Former NFL standout Chad Johnson’s 12-year-old daughter is a budding track star
MIAMI – As blazing fast as he was on the gridiron, Chad Johnson never ran track growing up in South Florida.
He said he was too into football and soccer as a teenager at Miami Beach High to ever really give it a chance.
In fact, the only race Johnson really ever ran while he was still a full-time athlete was against a thoroughbred horse named Restore The Roar back in 2007. Given a 100-meter head start in the furlong race (200 meters), Johnson beat the horse by 12 lengths in front of 8,000 people at Cincinnati Downs to raise money for charity.
Now 39, Johnson’s racing days are past him. But he’s found a new appreciation for it and a budding young star to root for: his 12-year-old daughter Cha’iel Johnson, the nation’s fastest preteen in the 400, 800 and 1,500 meter races.
Just like her Daddy, Cha’iel exudes the same confidence her six-time Pro Bowl father did during his playing days with the Cincinnati Bengals, New England Patriots and Miami Dolphins.
“My goals are to break records, get gold medals and make my family proud,” Cha’iel said Wednesday morning moments after she eclipsed her national record for the girls’ 800-meter race (12-year-olds division) with a time of 2:14.80 to win the AAU National Club Championship at the ESPN Wide World of Sports Complex in Orlando.
“I did race my Dad before, but he said he pulled a hamstring.”
Already a two-time national champion (she won a Junior Olympic title in the 400 meters as a 10-year-old and the 800 meters as an 11-year-old), Cha’iel, who runs for the Miami Gardens Xpress Track Club, followed up her performance Wednesday in Orlando by posting the fastest time for a 12-year-old by 10 seconds in the 1,500 meters (4:47.92) on Thursday morning. It was the first time she had ever run in the event.
“Now we’ve got some decisions to make,” Miami Gardens Xpress Track Club coach Darius Lawshea said. “She’s qualified for the AAU Junior Olympics in Detroit later this month in the 200, 400, 800 and now the 1500, but she can only pick three to compete in. Either way, I’ve got full confidence she can win all three. She’s amazing. She likes challenges. She’s like her Dad.”

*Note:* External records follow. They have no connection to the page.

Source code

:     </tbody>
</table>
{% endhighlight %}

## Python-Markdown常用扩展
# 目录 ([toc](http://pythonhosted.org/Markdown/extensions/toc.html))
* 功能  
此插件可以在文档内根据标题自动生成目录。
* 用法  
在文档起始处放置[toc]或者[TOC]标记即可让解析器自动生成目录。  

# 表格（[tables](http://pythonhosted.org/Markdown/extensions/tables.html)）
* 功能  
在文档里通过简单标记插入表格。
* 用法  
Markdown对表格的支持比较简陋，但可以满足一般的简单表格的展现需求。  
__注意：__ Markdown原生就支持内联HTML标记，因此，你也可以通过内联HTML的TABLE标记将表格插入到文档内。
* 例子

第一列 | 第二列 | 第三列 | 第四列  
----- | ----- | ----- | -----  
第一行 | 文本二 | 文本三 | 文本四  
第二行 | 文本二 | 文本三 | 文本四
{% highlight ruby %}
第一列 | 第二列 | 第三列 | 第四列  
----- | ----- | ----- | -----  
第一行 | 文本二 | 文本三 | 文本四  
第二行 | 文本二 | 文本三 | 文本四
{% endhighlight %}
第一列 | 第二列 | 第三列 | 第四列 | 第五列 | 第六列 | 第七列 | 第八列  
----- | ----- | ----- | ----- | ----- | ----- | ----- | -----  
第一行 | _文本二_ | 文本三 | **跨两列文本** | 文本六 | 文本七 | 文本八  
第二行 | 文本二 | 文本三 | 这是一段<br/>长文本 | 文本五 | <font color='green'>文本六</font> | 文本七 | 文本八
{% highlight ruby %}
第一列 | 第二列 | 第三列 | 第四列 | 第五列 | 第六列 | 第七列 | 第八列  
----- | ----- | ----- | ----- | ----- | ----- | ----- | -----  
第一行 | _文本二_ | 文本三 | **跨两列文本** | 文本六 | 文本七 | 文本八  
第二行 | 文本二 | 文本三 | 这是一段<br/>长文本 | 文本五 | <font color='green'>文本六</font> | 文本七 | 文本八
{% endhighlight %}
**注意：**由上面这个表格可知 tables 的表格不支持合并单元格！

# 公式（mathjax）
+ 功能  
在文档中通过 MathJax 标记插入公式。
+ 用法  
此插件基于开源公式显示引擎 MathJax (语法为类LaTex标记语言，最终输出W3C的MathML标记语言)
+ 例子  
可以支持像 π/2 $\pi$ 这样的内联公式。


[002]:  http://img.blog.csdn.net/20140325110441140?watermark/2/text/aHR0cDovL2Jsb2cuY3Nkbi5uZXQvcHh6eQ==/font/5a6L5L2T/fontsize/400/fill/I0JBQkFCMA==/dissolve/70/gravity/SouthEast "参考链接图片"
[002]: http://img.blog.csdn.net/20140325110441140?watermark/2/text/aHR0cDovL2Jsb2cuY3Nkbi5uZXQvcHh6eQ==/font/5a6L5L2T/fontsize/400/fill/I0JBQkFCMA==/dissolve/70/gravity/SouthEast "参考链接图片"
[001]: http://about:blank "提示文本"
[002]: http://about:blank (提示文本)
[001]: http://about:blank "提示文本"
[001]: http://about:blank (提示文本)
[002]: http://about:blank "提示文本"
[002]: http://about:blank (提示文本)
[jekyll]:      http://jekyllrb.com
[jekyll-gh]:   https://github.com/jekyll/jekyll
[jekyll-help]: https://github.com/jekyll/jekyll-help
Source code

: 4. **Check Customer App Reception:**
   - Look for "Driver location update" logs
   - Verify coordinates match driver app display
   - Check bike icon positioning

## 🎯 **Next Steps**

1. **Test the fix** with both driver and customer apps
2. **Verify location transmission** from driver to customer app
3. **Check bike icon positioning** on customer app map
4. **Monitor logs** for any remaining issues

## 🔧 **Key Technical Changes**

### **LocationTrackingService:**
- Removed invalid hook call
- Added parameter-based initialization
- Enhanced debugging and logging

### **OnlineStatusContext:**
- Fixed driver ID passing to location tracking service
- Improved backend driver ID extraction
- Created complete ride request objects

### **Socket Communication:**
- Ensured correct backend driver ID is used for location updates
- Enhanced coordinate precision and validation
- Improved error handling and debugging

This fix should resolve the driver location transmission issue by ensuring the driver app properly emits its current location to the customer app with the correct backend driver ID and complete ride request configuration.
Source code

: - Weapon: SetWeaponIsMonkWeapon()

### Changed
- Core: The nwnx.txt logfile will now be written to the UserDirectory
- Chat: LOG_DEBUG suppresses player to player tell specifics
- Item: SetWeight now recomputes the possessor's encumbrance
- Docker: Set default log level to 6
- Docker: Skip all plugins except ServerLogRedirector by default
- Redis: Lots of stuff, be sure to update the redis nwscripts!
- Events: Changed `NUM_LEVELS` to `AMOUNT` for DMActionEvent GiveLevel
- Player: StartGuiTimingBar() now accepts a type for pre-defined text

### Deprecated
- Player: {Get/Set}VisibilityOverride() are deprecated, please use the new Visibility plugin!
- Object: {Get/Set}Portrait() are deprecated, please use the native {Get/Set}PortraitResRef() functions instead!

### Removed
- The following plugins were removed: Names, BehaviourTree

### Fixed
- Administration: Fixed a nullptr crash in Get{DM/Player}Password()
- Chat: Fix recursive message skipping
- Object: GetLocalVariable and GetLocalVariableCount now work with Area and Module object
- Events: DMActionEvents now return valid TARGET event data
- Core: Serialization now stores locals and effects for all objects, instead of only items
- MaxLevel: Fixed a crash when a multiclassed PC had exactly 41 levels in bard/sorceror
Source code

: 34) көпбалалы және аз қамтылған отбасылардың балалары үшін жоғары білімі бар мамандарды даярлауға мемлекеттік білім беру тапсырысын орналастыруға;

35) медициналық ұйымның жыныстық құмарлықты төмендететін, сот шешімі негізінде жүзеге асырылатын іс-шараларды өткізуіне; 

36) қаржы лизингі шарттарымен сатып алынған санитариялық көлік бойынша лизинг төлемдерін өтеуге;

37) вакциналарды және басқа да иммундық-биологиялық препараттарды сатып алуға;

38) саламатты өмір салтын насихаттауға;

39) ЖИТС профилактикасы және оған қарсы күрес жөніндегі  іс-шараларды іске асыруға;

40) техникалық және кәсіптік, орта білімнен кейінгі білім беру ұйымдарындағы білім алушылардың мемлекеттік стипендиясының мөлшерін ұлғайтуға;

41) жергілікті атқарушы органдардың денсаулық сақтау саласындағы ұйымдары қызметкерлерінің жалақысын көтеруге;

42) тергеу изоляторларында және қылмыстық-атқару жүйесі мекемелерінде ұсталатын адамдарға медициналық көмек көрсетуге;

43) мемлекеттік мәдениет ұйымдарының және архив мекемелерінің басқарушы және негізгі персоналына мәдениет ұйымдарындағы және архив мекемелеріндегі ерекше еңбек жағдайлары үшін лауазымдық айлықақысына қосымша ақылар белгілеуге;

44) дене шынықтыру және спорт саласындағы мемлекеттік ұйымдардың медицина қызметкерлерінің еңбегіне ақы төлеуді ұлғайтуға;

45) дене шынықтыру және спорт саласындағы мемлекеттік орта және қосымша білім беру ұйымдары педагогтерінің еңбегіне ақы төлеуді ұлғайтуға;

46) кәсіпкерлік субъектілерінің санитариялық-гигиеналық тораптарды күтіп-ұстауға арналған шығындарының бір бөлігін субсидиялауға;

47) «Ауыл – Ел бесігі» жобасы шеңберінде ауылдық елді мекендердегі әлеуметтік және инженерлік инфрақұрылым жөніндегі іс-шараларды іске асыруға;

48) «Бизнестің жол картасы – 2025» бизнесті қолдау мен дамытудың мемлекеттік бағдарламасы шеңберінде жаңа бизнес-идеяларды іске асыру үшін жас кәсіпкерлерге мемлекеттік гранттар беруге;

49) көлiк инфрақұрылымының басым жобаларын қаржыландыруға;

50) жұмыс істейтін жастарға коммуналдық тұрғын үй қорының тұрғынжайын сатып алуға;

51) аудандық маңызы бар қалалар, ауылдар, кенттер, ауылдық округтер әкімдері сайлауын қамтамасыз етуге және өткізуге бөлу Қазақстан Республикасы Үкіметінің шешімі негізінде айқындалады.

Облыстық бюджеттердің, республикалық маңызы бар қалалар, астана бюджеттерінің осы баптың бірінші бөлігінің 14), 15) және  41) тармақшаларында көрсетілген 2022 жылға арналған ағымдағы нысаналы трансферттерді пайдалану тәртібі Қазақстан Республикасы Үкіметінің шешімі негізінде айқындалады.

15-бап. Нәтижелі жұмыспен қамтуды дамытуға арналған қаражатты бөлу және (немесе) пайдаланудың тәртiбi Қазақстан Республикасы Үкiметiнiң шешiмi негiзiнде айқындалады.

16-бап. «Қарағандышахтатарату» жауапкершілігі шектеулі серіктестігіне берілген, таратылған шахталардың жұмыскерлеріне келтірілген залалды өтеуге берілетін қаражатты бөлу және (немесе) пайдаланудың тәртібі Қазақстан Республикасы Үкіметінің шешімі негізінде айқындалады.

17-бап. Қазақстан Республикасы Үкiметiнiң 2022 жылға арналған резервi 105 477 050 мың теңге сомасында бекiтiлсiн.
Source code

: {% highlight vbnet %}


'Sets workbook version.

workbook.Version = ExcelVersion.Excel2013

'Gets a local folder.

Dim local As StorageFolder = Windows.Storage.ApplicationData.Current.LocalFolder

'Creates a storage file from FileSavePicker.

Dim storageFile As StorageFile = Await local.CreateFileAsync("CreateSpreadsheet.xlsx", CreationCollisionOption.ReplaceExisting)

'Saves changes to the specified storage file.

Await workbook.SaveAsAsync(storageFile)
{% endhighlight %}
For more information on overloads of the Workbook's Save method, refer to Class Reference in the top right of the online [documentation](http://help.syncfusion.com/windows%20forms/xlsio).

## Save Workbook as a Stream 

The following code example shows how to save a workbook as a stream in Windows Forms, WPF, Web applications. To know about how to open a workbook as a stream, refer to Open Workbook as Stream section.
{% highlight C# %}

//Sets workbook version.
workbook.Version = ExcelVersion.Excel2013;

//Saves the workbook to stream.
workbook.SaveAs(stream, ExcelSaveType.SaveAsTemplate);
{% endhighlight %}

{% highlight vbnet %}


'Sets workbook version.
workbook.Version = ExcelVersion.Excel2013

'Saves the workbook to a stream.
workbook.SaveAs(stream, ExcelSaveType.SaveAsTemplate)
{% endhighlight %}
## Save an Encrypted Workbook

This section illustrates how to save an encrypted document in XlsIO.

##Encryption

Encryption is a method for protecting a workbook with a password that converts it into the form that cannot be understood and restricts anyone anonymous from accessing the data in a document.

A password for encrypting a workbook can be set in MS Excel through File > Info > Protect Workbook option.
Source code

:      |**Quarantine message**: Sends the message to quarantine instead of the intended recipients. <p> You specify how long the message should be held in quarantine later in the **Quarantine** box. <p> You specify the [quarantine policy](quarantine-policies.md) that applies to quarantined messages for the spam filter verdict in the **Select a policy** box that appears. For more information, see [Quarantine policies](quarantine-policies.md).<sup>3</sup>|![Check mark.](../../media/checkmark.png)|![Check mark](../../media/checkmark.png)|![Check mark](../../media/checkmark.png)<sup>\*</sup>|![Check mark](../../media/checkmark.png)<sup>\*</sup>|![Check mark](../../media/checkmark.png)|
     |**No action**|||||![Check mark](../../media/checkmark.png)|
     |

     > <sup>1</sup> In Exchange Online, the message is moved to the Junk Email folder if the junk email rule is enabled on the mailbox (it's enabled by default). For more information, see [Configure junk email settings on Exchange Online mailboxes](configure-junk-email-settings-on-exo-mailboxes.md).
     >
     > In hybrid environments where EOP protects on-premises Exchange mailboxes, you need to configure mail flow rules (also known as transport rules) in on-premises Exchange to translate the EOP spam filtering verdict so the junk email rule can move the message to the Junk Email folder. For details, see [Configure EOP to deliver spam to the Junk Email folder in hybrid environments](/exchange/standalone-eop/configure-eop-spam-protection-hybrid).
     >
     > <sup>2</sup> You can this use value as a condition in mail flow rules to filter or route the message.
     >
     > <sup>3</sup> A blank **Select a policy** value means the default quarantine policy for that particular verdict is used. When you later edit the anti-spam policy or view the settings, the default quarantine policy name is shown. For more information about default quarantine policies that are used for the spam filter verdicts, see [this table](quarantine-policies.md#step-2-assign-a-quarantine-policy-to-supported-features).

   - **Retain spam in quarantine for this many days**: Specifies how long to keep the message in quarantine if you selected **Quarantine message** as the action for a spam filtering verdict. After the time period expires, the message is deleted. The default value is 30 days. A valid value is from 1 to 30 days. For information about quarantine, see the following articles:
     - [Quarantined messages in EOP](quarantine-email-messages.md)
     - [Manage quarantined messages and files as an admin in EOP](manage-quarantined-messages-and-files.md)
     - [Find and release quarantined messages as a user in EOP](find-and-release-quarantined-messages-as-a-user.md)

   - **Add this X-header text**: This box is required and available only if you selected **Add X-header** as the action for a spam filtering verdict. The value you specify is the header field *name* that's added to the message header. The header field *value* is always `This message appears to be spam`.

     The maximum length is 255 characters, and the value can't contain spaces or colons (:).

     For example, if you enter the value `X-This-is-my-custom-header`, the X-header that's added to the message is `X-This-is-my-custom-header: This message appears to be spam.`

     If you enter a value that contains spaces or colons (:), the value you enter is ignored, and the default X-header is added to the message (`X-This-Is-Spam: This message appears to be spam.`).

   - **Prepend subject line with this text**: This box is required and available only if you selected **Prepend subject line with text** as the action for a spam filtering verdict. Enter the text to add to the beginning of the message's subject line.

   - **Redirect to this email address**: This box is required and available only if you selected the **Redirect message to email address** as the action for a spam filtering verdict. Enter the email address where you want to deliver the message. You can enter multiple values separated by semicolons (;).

Lawshea said Cha’iel, who will enter the seventh grade in August and who is eyeing Fort Lauderdale St. Thomas Aquinas as her future high school, always pushes herself to train long hours, often asking for more work than he has planned for her.
A father of six, Chad Johnson said Cha’iel’s competitive personality reminds him a lot of his own.
“Since I didn’t run track, I didn’t understand times and how everything worked,” Johnson said. “It’s been a learning process to get to know how good she really is. They’ve been using football analogies to help me understand what she’s doing.
“I’ve run with her sometimes and had some fun. But she’s at that age now where she wants to be with her friends. I’m not cool anymore.”
Johnson said he also has a 15-year-old son who plays football and a younger son who plays baseball. He said his other daughters are into dance and fashion. Everyone in the family, Johnson adds, is competitive.
Johnson said he usually travels to all of Cha’iel’s big races and will be with her for the AAU Junior Olympics in Detroit (July 31-Aug. 5) as well as the USATF Junior Olympics in Kansas City the week of July 24-30.
“It’s great,” Cha’iel said of having a famous father. “Because my dad is one of the best receivers in football all-time, and I’m one of the best young runners in the nation.”